The gradient computation performance and the overall impact to training performance were compared after the change for the three ranking algorithms, using the benchmark datasets (mentioned in the reference section). The results are tabulated in the following table.

Testing Environment

Intel Xeon 2.3 GHZ
1 socket
6 cores / socket
2 threads / core
80 GB system memory
1 NVIDIA V100 GPU
Uses default training configuration on GPU
100 trees were built
Does not use hyper threads (uses only 6 cores for training)

Benchmark dataset characteristics

The dataset has these characteristics:

Consists of ~11.3 million training instances
Scattered across ~95K groups
Consumes ~13 GB of disk space

The libsvm versions of the benchmark datasets are downloaded from Microsoft Learning to Rank Datasets.
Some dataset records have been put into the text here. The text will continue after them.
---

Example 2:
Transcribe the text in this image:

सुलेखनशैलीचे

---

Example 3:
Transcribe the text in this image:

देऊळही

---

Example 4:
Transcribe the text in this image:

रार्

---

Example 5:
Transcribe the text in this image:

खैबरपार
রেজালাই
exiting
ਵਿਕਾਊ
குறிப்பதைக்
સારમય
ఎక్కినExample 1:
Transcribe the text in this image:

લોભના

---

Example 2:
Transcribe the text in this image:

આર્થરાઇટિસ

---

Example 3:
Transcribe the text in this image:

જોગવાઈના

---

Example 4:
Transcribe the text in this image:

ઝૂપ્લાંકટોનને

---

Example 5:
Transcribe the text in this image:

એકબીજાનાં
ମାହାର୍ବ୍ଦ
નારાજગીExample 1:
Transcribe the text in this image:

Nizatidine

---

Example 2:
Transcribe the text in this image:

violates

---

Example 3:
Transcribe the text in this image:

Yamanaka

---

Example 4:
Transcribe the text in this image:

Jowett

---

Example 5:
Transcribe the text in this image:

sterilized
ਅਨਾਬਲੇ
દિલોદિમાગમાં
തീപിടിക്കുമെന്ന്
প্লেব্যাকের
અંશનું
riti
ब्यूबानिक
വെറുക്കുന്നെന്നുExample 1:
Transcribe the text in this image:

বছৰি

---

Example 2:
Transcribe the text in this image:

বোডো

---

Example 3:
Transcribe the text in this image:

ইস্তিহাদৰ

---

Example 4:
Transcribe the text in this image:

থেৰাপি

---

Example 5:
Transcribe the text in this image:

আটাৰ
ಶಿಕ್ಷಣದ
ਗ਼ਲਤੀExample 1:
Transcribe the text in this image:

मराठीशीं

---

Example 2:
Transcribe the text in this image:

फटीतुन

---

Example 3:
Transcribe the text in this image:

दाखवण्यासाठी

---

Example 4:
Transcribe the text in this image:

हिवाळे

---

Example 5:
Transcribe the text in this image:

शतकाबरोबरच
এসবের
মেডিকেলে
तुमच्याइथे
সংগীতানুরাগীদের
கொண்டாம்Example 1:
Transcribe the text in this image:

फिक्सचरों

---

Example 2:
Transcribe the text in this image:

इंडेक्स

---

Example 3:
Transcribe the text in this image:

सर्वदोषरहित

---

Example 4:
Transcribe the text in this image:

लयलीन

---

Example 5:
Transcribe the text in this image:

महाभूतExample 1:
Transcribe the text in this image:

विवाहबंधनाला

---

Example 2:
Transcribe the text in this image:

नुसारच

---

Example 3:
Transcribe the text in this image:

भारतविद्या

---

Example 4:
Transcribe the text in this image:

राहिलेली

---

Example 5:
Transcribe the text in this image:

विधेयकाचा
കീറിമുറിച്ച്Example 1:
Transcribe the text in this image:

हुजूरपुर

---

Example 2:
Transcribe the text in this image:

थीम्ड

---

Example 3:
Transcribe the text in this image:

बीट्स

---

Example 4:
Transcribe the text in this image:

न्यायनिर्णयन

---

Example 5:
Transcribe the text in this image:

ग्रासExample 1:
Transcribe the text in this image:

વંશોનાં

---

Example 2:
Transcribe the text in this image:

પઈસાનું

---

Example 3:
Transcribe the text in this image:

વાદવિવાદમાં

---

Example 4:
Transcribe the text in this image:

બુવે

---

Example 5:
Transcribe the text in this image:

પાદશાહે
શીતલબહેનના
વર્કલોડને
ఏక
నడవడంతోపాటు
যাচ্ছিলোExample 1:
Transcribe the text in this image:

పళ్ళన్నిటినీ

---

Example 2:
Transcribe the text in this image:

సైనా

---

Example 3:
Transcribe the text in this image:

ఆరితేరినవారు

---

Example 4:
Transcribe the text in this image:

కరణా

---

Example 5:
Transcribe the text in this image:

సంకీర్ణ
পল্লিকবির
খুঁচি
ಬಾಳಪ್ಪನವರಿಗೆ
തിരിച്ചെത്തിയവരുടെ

For more information about the mechanics of building such a benchmark dataset, see
LETOR: A benchmark collection for research on learning to rank for information retrieval.

Results

All times are in seconds for the 100 rounds of training.
The model evaluation is done on CPU, and this time is included in the overall training time.
The MAP ranking metric at the end of training was compared between the CPU and GPU runs to make sure that they are within the tolerance level (1e-02).

Figure 17: Table showing the ranking time for the pairwise, ndcg, and map algorithms

Figure 17: Table showing the ranking and training time for the pairwise, ndcg, and map algorithms

How to enable ranking on GPU?

To accelerate LETOR on XGBoost, use the following configuration settings:

Choose the appropriate objective function using the objective configuration parameter: rank:pairwise, rank:ndcg, or ndcg:map.
Use gpu_hist as the value for tree_method.
Choose an appropriate GPU to train with gpu_id, if there are multiple GPUs on the host.

Workflows that already use GPU accelerated training with ranking automatically accelerate ranking on GPU without any additional configuration.

What’s next?

The LETOR model’s performance is assessed using several metrics, including the following:

AUC (area under the curve)
MAP (mean average precision)
NDCG (normalized discounted cumulative gain)

The computation of these metrics after each training round still uses the CPU cores. For further improvements to the overall training time, the next step would be to accelerate these on the GPU as well.